Carthage is most often thought of in the context of Rome; "Carthage must be destroyed!" Part of the reason for this is that Rome really did manage to destroy Carthage, and survivorship bias is what it is: we don't have a ton of records from Carthage, so we don't know a lot about it.
But Carthage's conflicts & connections with its neighbors across the-sea predate Rome by a fair margin.
Carthage & Assyria
The oldest record of siege engines comes from the Assyrians, and Carthage learned about it from their eastern territories, which used to belong to Assyria. So Carthage is actually responsible for most siege warfare in the ancient Mediterranean.
That said, polities were usually conquered by internal betrayal due to class warfare, not effective sieges.

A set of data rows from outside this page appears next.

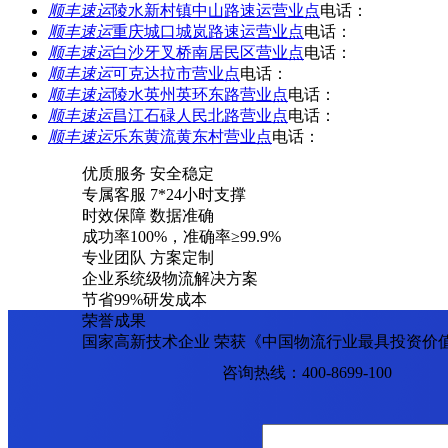
顺丰速运
陵水新村镇中山路速运营业点
电话：
顺丰速运
重庆城口城岚路速运营业点
电话：
顺丰速运
白沙牙叉桥南居民区营业点
电话：
顺丰速运
可克达拉市营业点
电话：
顺丰速运
陵水英州英环东路营业点
电话：
顺丰速运
昌江石碌人民北路营业点
电话：
顺丰速运
乐东黄流黄东村营业点
电话：
优质服务 安全稳定
专属客服 7*24小时支撑
时效保障 数据准确
成功率100%，准确率≥99.9%
专业团队 方案定制
企业系统级物流解决方案
节省99%研发成本
荣誉成果
国家高新技术企业 荣获《中国物流行业最具投资价
咨询热线：400-8699-100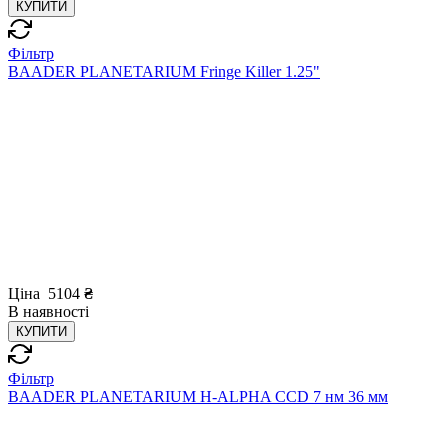
КУПИТИ
Фільтр
BAADER PLANETARIUM Fringe Killer 1.25"
Ціна
5104
₴
В
наявності
КУПИТИ
Фільтр
BAADER PLANETARIUM H-ALPHA CCD 7 нм 36 мм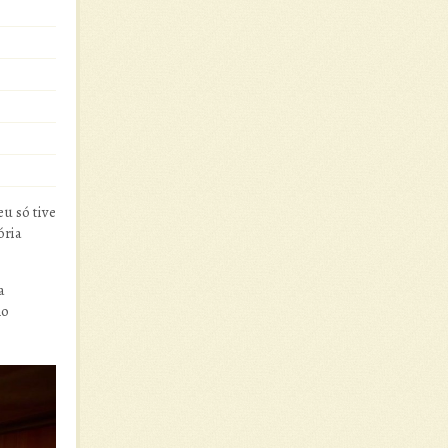
u só tive
ória
a
mo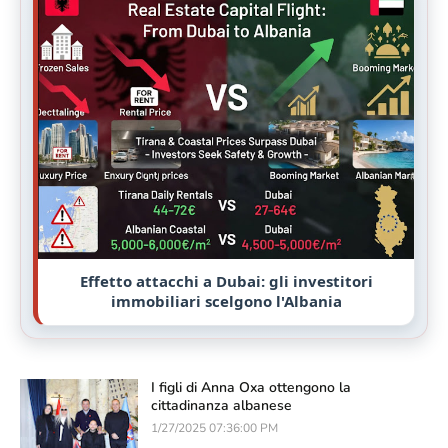
Effetto attacchi a Dubai: gli investitori
immobiliari scelgono l'Albania
I figli di Anna Oxa ottengono la
cittadinanza albanese
1/27/2025 07:36:00 PM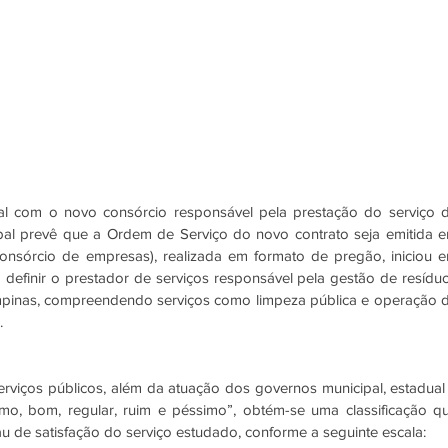
al com o novo consórcio responsável pela prestação do serviço d
ipal prevê que a Ordem de Serviço do novo contrato seja emitida e
nsórcio de empresas), realizada em formato de pregão, iniciou e
 definir o prestador de serviços responsável pela gestão de resíduo
pinas, compreendendo serviços como limpeza pública e operação d
. 
viços públicos, além da atuação dos governos municipal, estadual 
ótimo, bom, regular, ruim e péssimo”, obtém-se uma classificação qu
au de satisfação do serviço estudado, conforme a seguinte escala: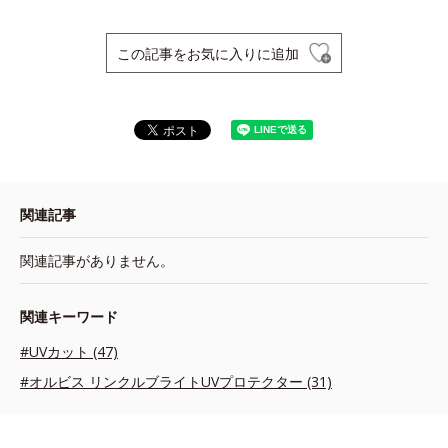
この記事をお気に入りに追加
関連記事
関連記事がありません。
関連キーワード
#UVカット (47)
#オルビス リンクルブライトUVプロテクター (31)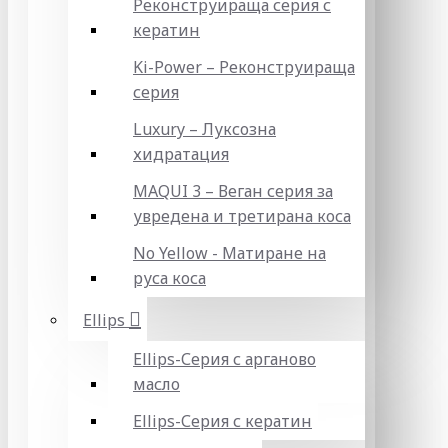
Реконструираща серия с
кератин
Ki-Power – Реконструираща
серия
Luxury – Луксозна
хидратация
MAQUI 3 – Веган серия за
увредена и третирана коса
No Yellow - Матиране на
руса коса
Ellips
Ellips-Серия с арганово
масло
Ellips-Серия с кератин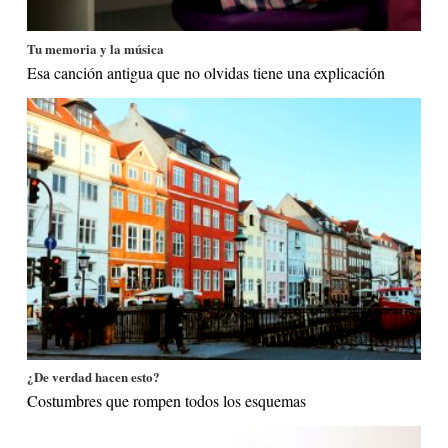
Tu memoria y la música
Esa canción antigua que no olvidas tiene una explicación
¿De verdad hacen esto?
Costumbres que rompen todos los esquemas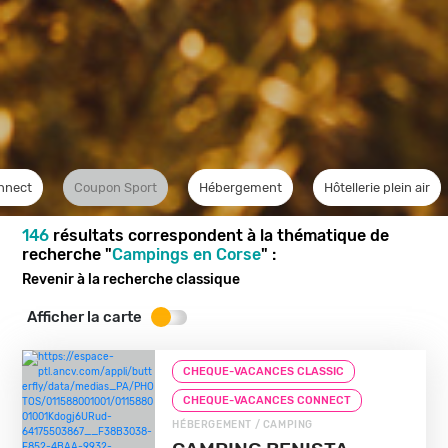
nnect
Coupon Sport
Hébergement
Hôtellerie plein air
146
résultats correspondent à la thématique de
recherche "
Campings en Corse
" :
Revenir à la recherche classique
Afficher la carte
CHEQUE-VACANCES CLASSIC
CHEQUE-VACANCES CONNECT
HÉBERGEMENT / CAMPING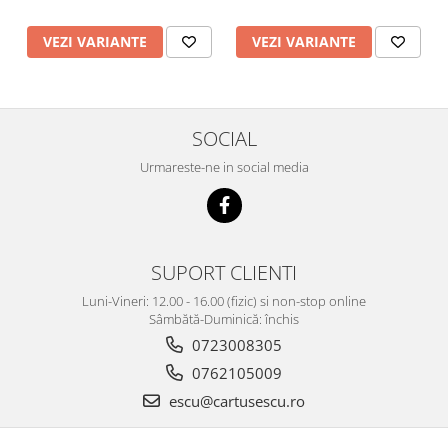
VEZI VARIANTE
VEZI VARIANTE
SOCIAL
Urmareste-ne in social media
SUPORT CLIENTI
Luni-Vineri: 12.00 - 16.00 (fizic) si non-stop online
Sâmbătă-Duminică: închis
0723008305
0762105009
escu@cartusescu.ro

What would often happen is that armies would ravage the countryside, which was effective at starving a city and forcing them to fight. Most members of a polity were farmers who lived beyond the city walls, not necessarily city-dwellers.
Carthage & the Greeks
This is just one example, but both Carthage and the Greeks maintained colonies in Sicily, and tensions between the two groups were really high. Greek writers at the time were prone to calling the Carthaginians all sorts of nasty names for doing things during the war that, quite frankly, the Greeks themselves were known to do.
Tyrants of Syracuse by Jeff Champion is mostly focused on, well, the strongmen leaders who controlled the Sicilian city of Syracuse, but Syracuse itself was caught in the middle of battles between Athens, Sparta, Carthage, Epirus and Rome.

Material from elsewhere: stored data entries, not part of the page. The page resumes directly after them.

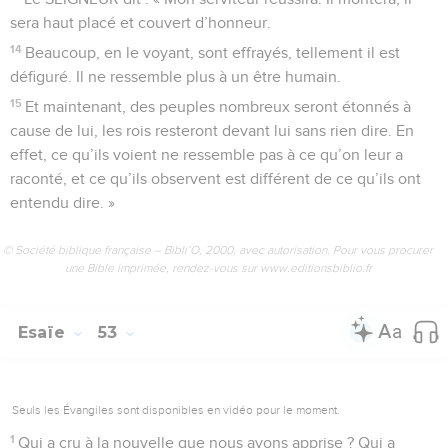
sera haut placé et couvert d’honneur.
14
Beaucoup, en le voyant, sont effrayés, tellement il est
défiguré. Il ne ressemble plus à un être humain.
15
Et maintenant, des peuples nombreux seront étonnés à
cause de lui, les rois resteront devant lui sans rien dire. En
effet, ce qu’ils voient ne ressemble pas à ce qu’on leur a
raconté, et ce qu’ils observent est différent de ce qu’ils ont
entendu dire. »
© Société biblique française – Bibli’O, 2000, avec autorisation. Pour vous procurer
une Bible imprimée, rendez-vous sur www.editionsbiblio.fr
Esaïe
53
Seuls les Évangiles sont disponibles en vidéo pour le moment.
1
Qui a cru à la nouvelle que nous avons apprise ? Qui a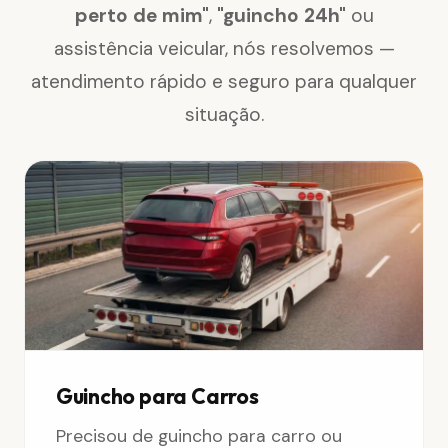
perto de mim"
,
"guincho 24h"
ou
assistência veicular, nós resolvemos —
atendimento rápido e seguro para qualquer
situação.
Guincho para Carros
Precisou de guincho para carro ou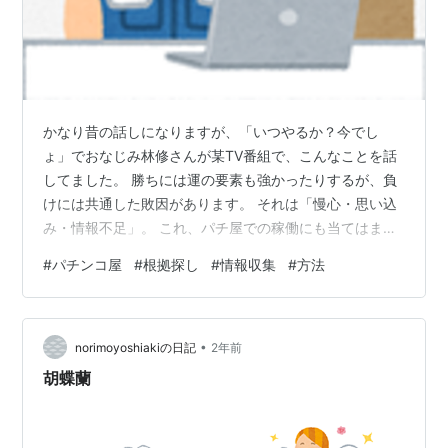
かなり昔の話しになりますが、「いつやるか？今でし
ょ」でおなじみ林修さんが某TV番組で、こんなことを話
してました。 勝ちには運の要素も強かったりするが、負
けには共通した敗因があります。 それは「慢心・思い込
み・情報不足」。 これ、パチ屋での稼働にも当てはまり
ます。 ・慢心 → 根拠のない「〇〇だから大丈夫」とか。
#
パチンコ屋
#
根拠探し
#
情報収集
#
方法
・思い込み → 「あのパチ屋は遠隔やってるから絶対勝て
ない」とか ・情報不足 → 適当なパチ屋選び・機種選びと
か こんな感じでしょうか（笑） 結局やることをやらなけ
•
ればパチ屋で稼ぐことはできません。 稼いでる人達いわ
norimoyoshiakiの日記
2年前
ゆる「パチプロ・スロプロ」と言われてる方々は、稼働
胡蝶蘭
やデータ収集など、も…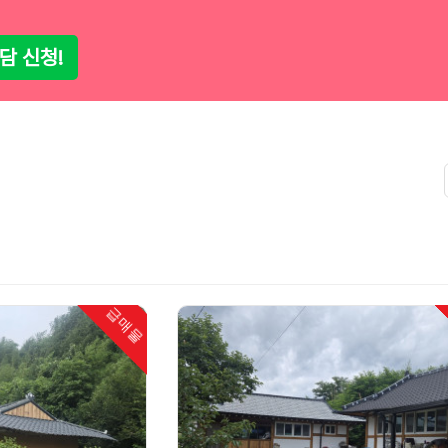
상담 신청!
급매물
인기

The Battle of Himera in 480 BCE crippled Carthaginian power in Sicily for decades, but the mass graves from the battle weren't discovered until about 15 years ago.
Carthage & the Levant
People are prone to separating out Punic history, Carthaginian history, Phoenician history, and Caananite history in a way that is probably not terribly authentic to the realities of how the culture and politics of this group of people are interconnected through time. I discuss this further in my article about ancient identities, but if we're comfortable calling Cleopatra "Egyptian" and Byzantium the "Eastern Roman Empire," then, the mere fact that Carthage overtook Tyre and the other Phoenician city-states in terms of prestige doesn't mean that it wasn't a natural continuation of their leadership.